AVP of PR/Marketing
The historic integrity of a building is a key component to traditional plaster repair and restoration.
The original three-coat lime plaster – used almost exclusively until the end of the 19th century – is unmatched in strength and durability as well as its resistance to fire and noise.
“A lot of people don’t do traditional plaster repair any more. It’s kind of a lost art form,” said Don Holton, an expert in traditional plaster repair and restoration.
Traditional plaster has been replaced by drywall, which encompasses a gypsum board that is nailed to the existing studs and then painted over. While cheaper, it’s a far inferior product, especially for historic buildings that require a traditional touch.
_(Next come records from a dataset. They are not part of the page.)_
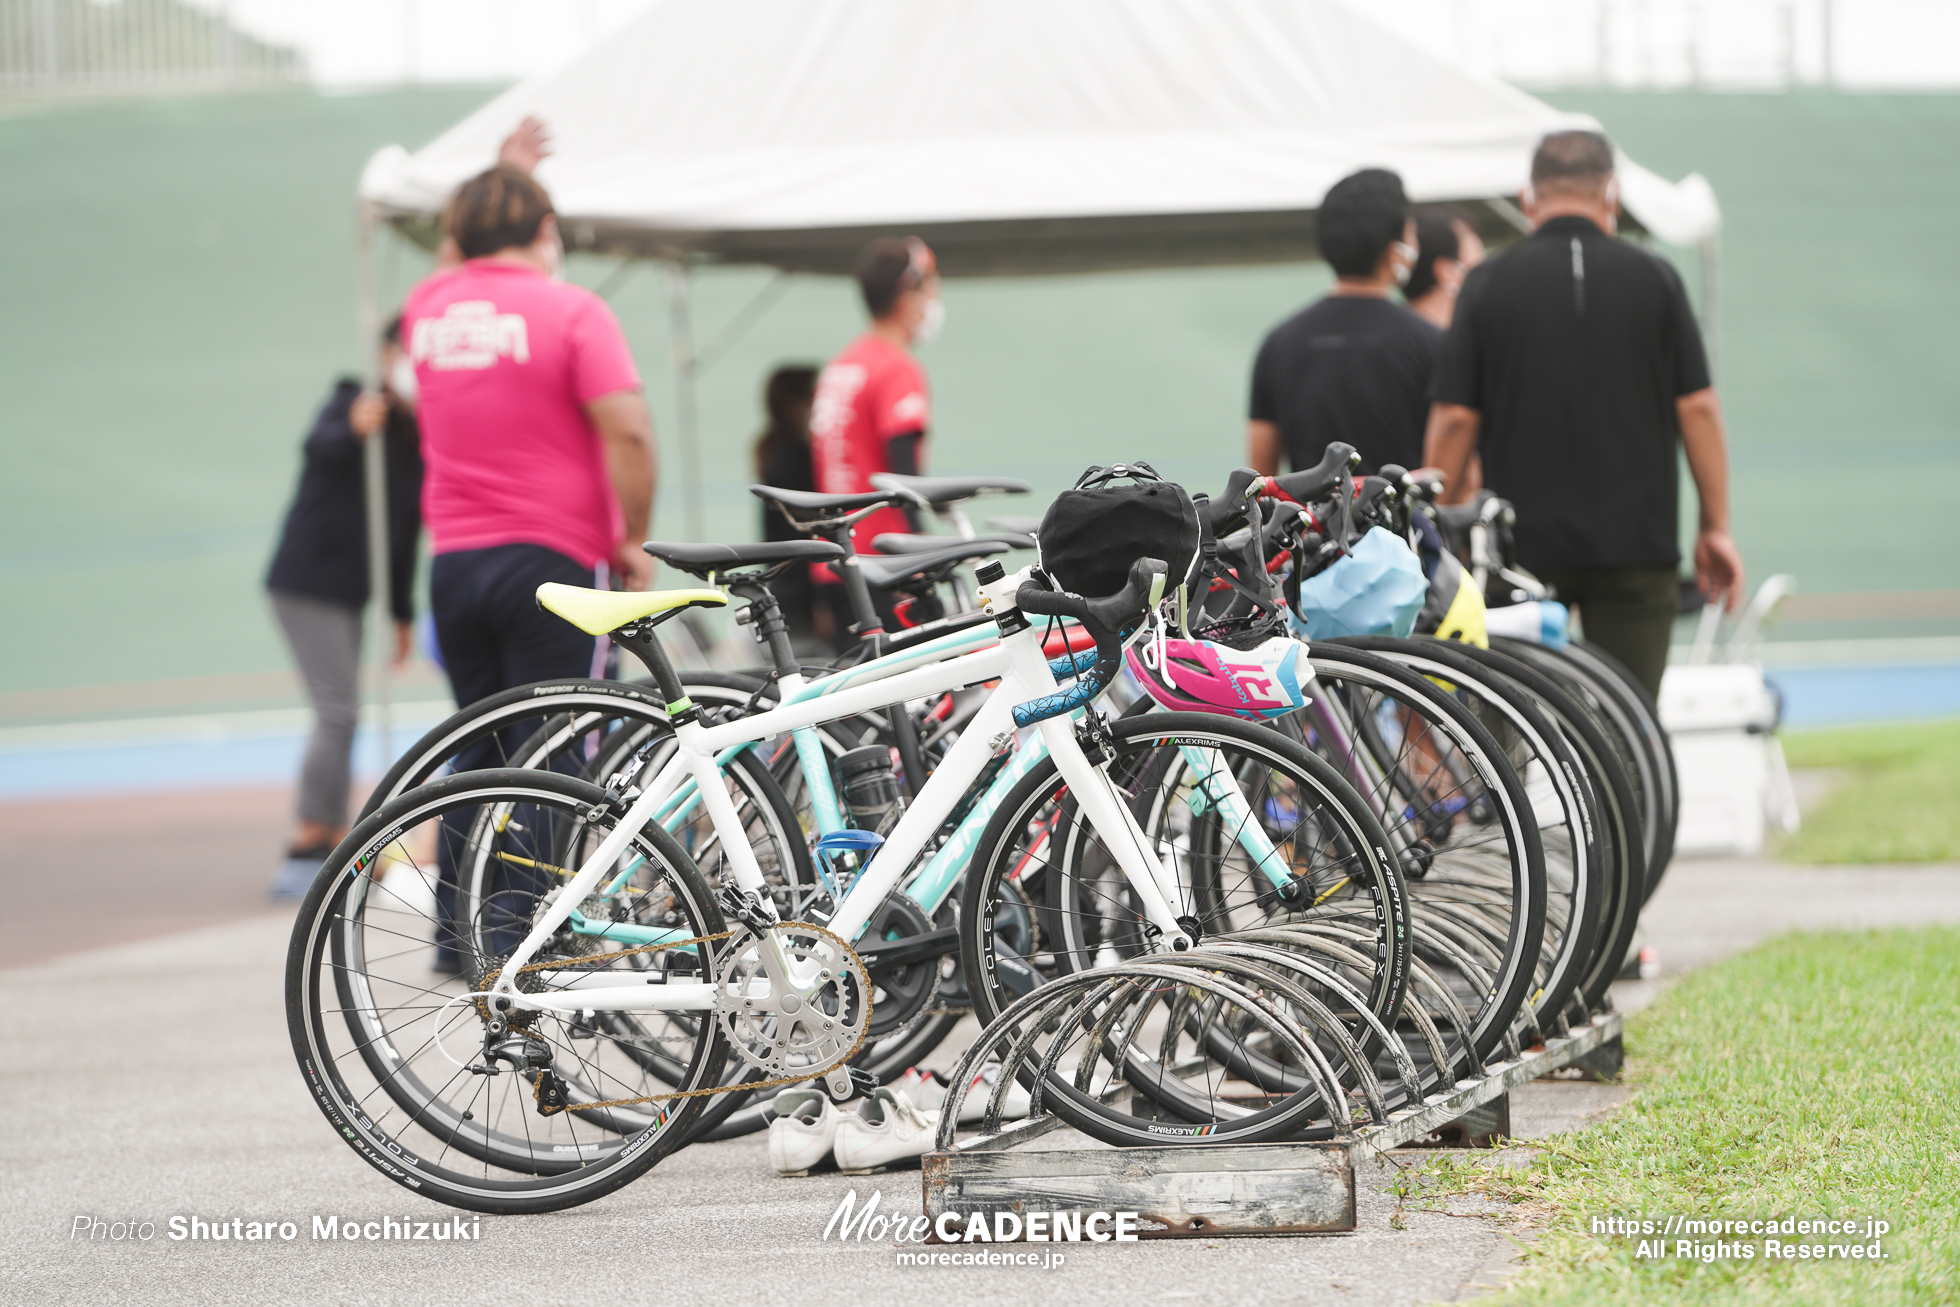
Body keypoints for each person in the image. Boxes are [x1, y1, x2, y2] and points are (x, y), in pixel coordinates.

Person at [1422, 129, 1743, 701]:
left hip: (1519, 548)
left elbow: (1454, 418)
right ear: (1612, 196)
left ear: (1528, 199)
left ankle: (1513, 790)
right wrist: (1714, 527)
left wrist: (1436, 528)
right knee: (1631, 724)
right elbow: (1697, 407)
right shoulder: (1656, 278)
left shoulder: (1487, 284)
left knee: (1507, 723)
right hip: (1636, 544)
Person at [403, 164, 656, 716]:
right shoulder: (574, 311)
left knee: (478, 756)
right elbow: (630, 432)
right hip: (556, 560)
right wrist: (633, 538)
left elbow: (453, 260)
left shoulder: (425, 310)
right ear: (546, 228)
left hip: (454, 566)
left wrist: (493, 182)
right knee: (562, 755)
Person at [264, 316, 423, 898]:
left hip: (348, 594)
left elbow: (405, 536)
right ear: (386, 353)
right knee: (338, 709)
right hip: (306, 582)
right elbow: (318, 445)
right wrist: (352, 428)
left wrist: (401, 614)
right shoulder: (353, 404)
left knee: (341, 710)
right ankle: (312, 837)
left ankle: (330, 832)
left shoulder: (414, 440)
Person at [1247, 169, 1434, 478]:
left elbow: (1259, 474)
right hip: (1402, 524)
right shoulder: (1431, 341)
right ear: (1394, 248)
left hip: (1308, 524)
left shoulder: (1278, 343)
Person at [810, 237, 940, 560]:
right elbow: (903, 463)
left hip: (834, 552)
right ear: (907, 297)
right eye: (930, 290)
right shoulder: (896, 368)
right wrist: (919, 543)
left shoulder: (840, 365)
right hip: (885, 555)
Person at [752, 364, 826, 646]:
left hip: (788, 587)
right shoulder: (795, 459)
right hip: (801, 592)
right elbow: (807, 533)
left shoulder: (777, 451)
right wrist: (822, 599)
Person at [1404, 209, 1486, 331]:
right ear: (1448, 272)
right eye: (1477, 255)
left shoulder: (1395, 332)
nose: (1488, 269)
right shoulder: (1445, 344)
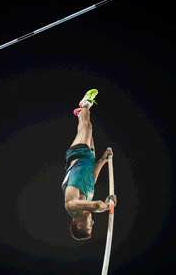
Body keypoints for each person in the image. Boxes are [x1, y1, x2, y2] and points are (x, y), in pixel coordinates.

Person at [61, 89, 117, 240]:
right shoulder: (86, 200)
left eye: (89, 226)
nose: (92, 222)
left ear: (79, 225)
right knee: (85, 128)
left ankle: (85, 104)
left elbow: (97, 206)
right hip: (89, 161)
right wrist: (103, 160)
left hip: (77, 156)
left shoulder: (71, 205)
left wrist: (107, 206)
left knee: (87, 127)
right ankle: (80, 113)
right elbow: (91, 180)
Westminster Presbyterian Church had sustained water damage to its sanctuary, specifically the walls, columns and arches – all made of plaster. Don Holton’s team of plaster artisans – Adam Holton and Earl Newton – applied traditional plaster to the highly deteriorated sections of the church in Dayton, Ohio.
“The artistry of the project was matching the plasterwork to the existing stone,” said Craig Showalter, business administrator for Westminster Presbyterian. “It was just a vibrant difference before and after. Just quality work.”
Replacing original lime and gypsum plaster can be very costly. In some cases, significant plaster damage – due to moisture or structural movement – can be satisfactorily repaired without complete replacement and is more cost effective.
Other than a three-coat plaster repair, Durable Restoration specializes in a more economic option. A two-coat veneer plaster is also available, which has a very similar look and performance to full plaster.
“We restore what we find. If you went from plaster to drywall, you’d have to tear out all of the plaster – damaged or not – and go over top of it,” said Holton, who has 26 years of experience as a residential/commercial contractor.
Durable Restoration’s expertise in traditional plaster extends to coverage on various interior compositions such as wood lath (or metal lath) over the frame of the house or terra cotta tile.
The process of plaster repair should be completed by a qualified plaster specialist as there are many factors that contribute to failed plaster. Chief among these issues is the proper drying time.
“Timing is essential. There’s a lot to know and it’s important to do it the right way,” Holton said. “You have to intimately know the materials you’re working with.
“These old buildings are part of my history. The preservation of our history – that’s important.”
Don has been with Durable Restoration for three years and spent an additional 23 years working as a residential/commercial contractor. He has significant expertise in general construction, roofing, historic masonry and plaster repair and restoration.